Here
are some of the people from the Mondo Media production house who make
-- or allow to escape -- the Happy Tree Fiends, uh, Friends series of
Flash animation. The two-minute shorts are among the most
ruthlesslessly violent films ever made. Imagine Tom and Jerry cartoons
with a level of gore that surpasses Fist of the North Star, and you
still don't get the full impact of Happy Tree Friends. The shorts are
loaded with the sort of cynical action that appeals to a jaded
collection of Internet viewers, and they've become popular enough to
justify a DVD release. Unfortunately, some people see only the cute,
pastel cartoon animals and think it's a made-for-children show, when
it's hard enough for some adults to stomach. "I think there's no real
logic to it," said Kenn Navarro, one of the series' artists. "The
nugget of the idea was cute things going really terribly wrong. It
seemed the more over the top we went it got funnier -- compounding
injury on top of injury and running over it with a Mack truck. You start
with this cute and innocent thing and end with the walls red with
blood. In the middle there's some comedy."
Some
people who don't understand Happy Tree Friends is a parody write nasty
letters to Mondo Media complaining about the blood and guts.

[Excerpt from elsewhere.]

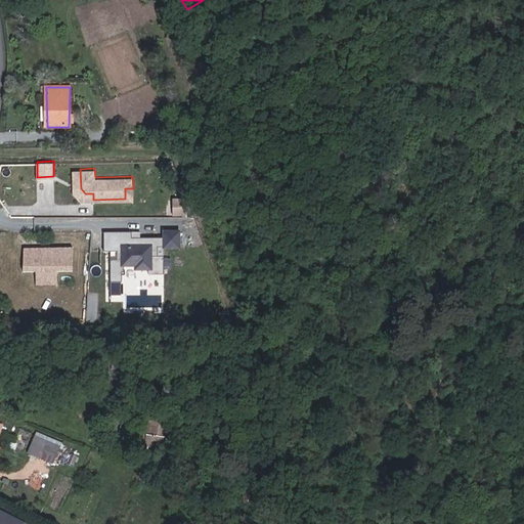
[(85,193),(81,188),(80,169),(73,169),(73,192),(81,200),(93,200),(93,193),(85,193)]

Ironically, even the series' creators are squeamish about real-world
violence. Navarro referred to an episode that features some explicit
eyeball-slicing for which he had to research what a split eye would
look like. He did some Web search on eyes, but couldn't stand the sight
of the images of real dissected eyeballs. So when the Tree Friends
episode ran, it looked more like a grapefruit than an eye. Another part
of the series' animation technique, also intended to elicit groans from
an audience, are the sound effects. When a character needed to break a
leg, the producers went to a plant nursery, bought bamboo and
experimented with that so they got the most convincing sound. But the
key to making the series possible is Macromedia Flash, the program in
which all of the animation is created. The producers said Flash makes
it possible to create an episode in weeks instead of months.